EmitenNews.com - Setahun lebih telah berlalu, Penyelenggara MotoGP Mandalika 2022, Mandalika Grand Prix Association (MGPA), masih meninggalkanutang pada Rumah Sakit Umum Daerah (RSUD) Nusa Tenggara Barat (NTB) sebesar Rp7,8 miliar. Utang tersebut tercatat di Laporan Hasil Pemeriksaan (LHP) Operasional Badan Layanan Umum Daerah RSUD dan Rumah Sakit Jiwa Mutiara Sukma Tahun Anggaran 2022.

 

Dalam keterangannya kepada pers, Rabu (7/6/2023), Direktur Utama RSUD NTB Lalu Herman Mahaputra mengungkapkan, telah melaporkan ihwal utang MGPA itu pada Gubernur NTB Zulkieflimansyah dan Wakil Gubernur NTB Sitti Rohmi Djalillah. Masalah itu juga sudah diteruskan ke Biro Hukum dan Inspektorat.

 

Herman mengaku telah beberapa kali bertemu dengan jajaran direksi MGPA untuk menagih utang pekerjaan pelayanan kesehatan saat MotoGP digelar itu.

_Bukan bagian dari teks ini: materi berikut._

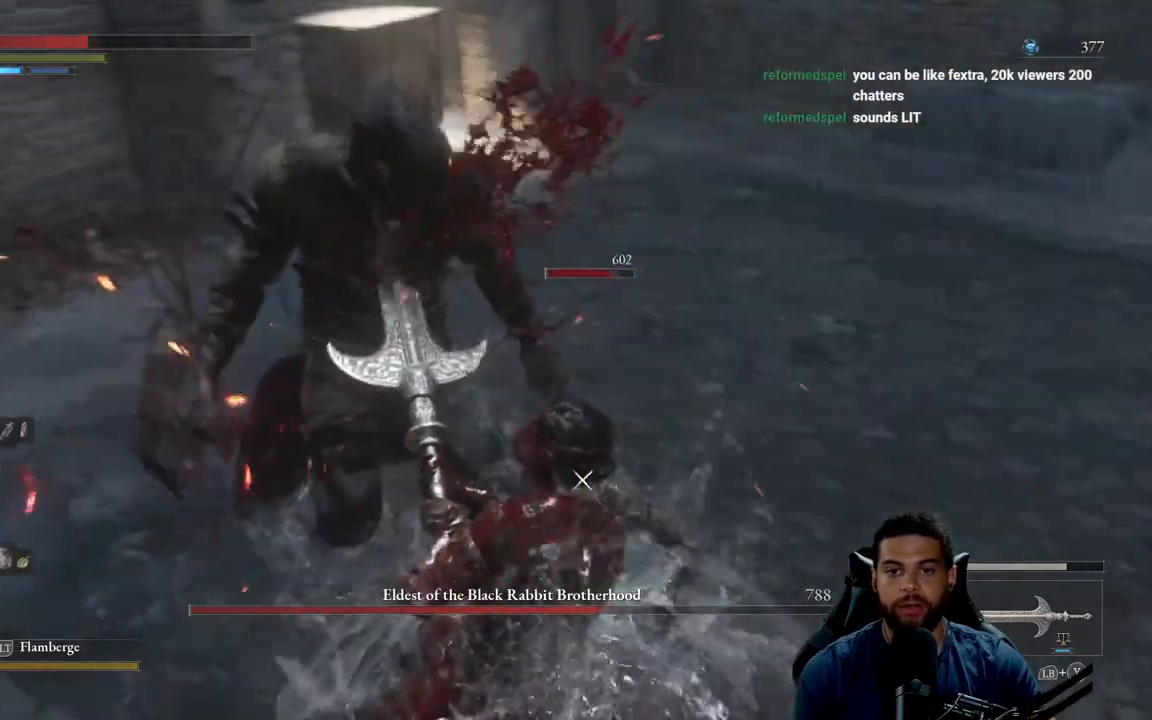
{"buttons": [], "left_stick": "center", "right_stick": "center", "events": []}
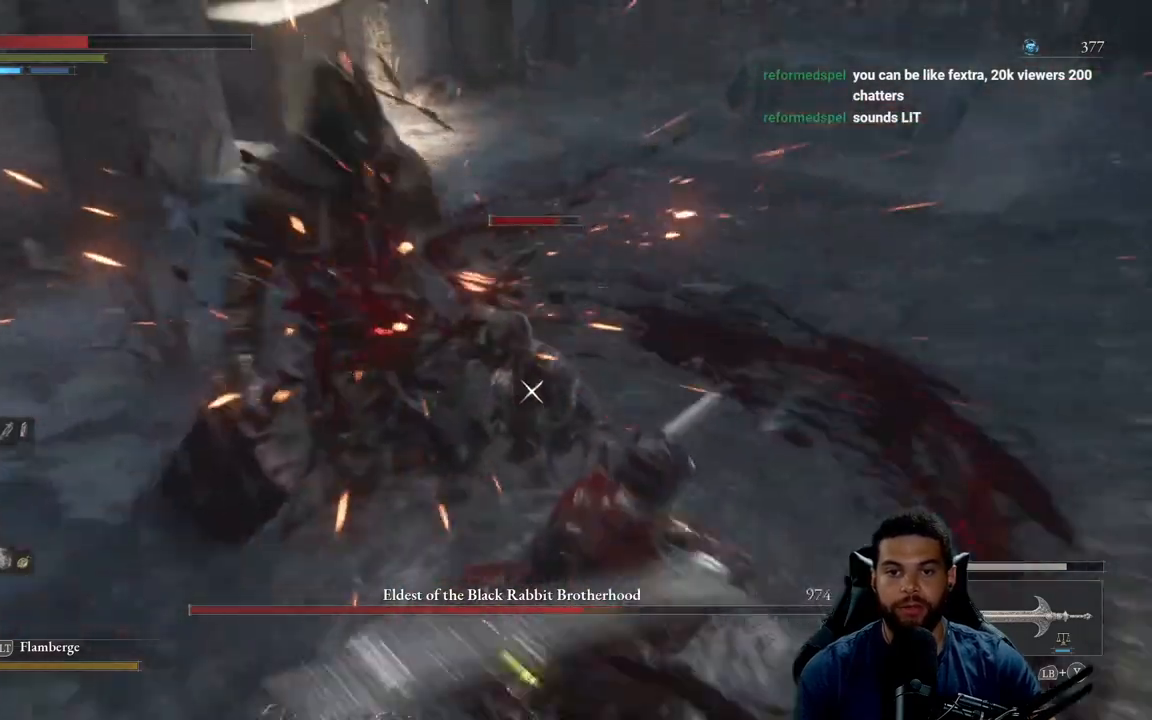
{"buttons": [], "left_stick": "center", "right_stick": "center", "events": []}
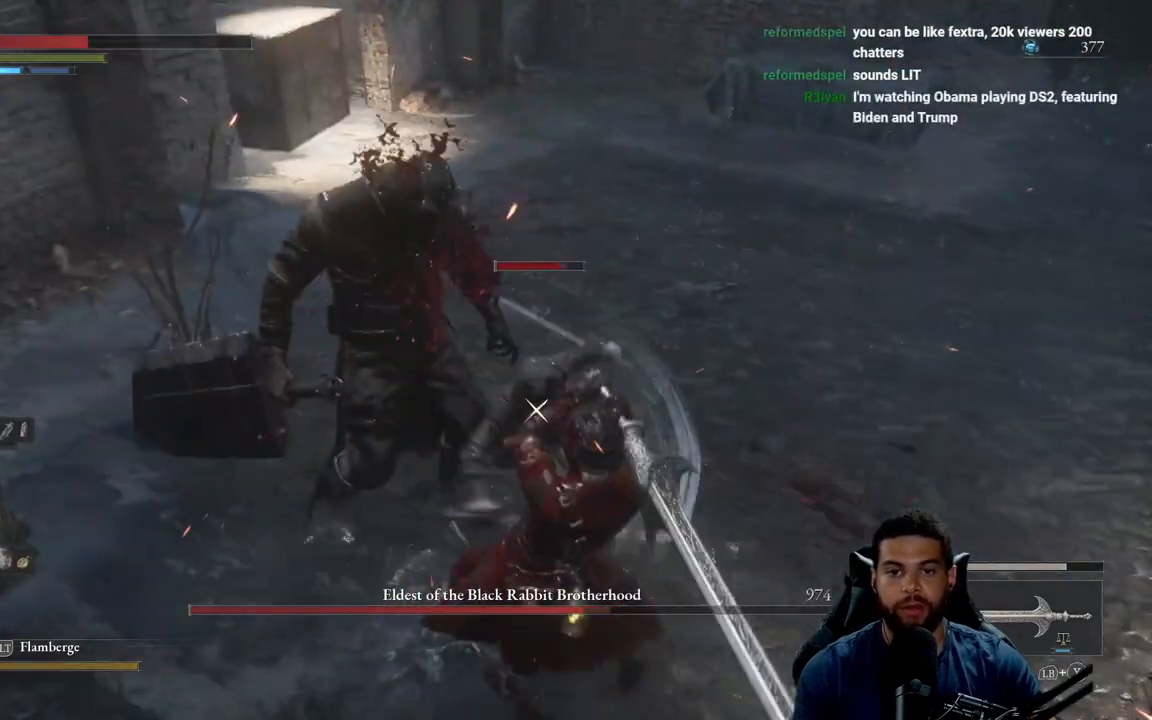
{"buttons": [], "left_stick": "center", "right_stick": "center", "events": []}
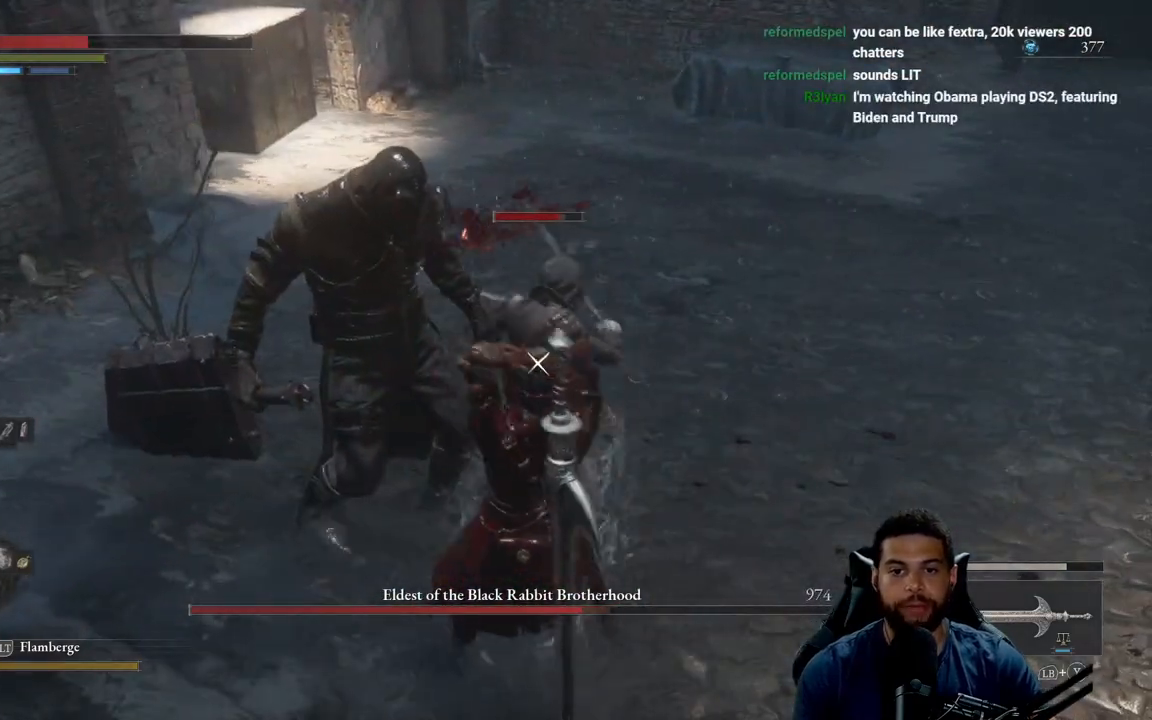
{"buttons": [], "left_stick": "center", "right_stick": "center", "events": []}
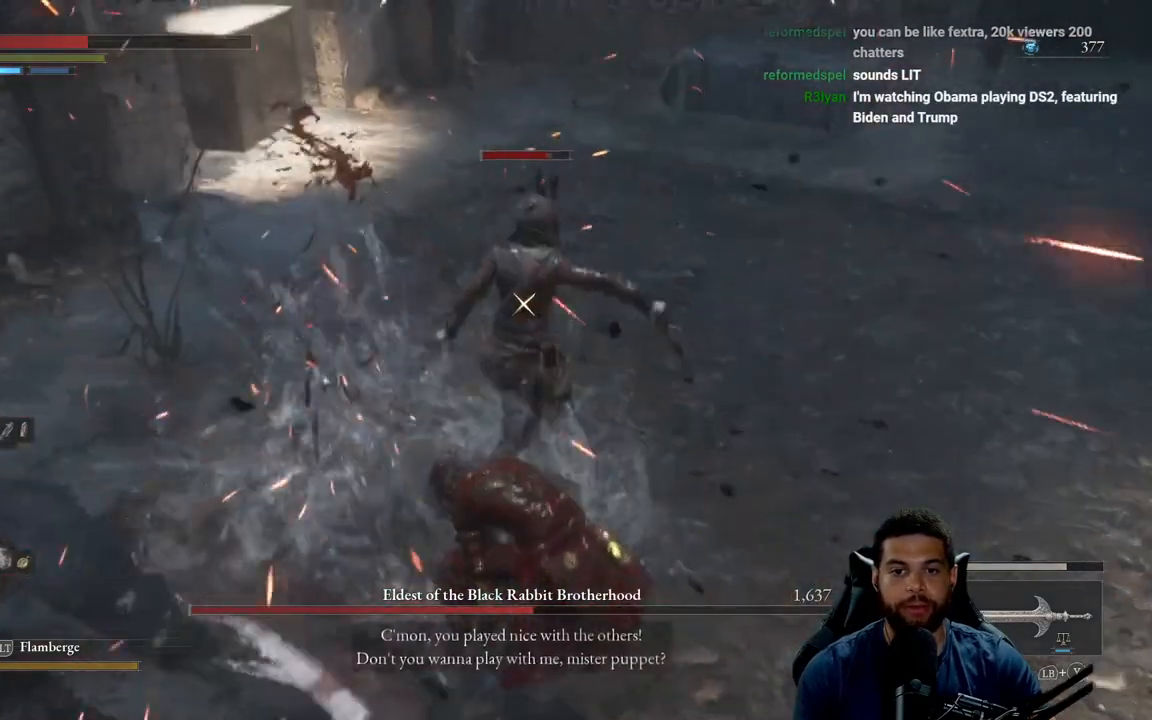
{"buttons": [], "left_stick": "right", "right_stick": "center", "events": [[150, "left_stick", "down-right"], [483, "left_stick", "right"]]}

Namun, sejauh ini belum bisa dipastikan kapan MGPA itu bisa melunasinya.

 

Bagusnya, meski memiliki piutang Rp7,8 miliar, yang belum tertagih, keuangan RSUD NTB tetap baik. Dipastikan, pelayanan kesehatan di rumah sakit itu juga tidak akan terganggu.

 

Kepada pers yang menghubunginya, Direktur Utama MGPA Priandhi Satria malah belum bisa menjelaskan perihal utang tersebut. Ia bahkan tidak memberikan jawaban semestinya atas pertanyaan wartawan, dengan alasan masih rapat.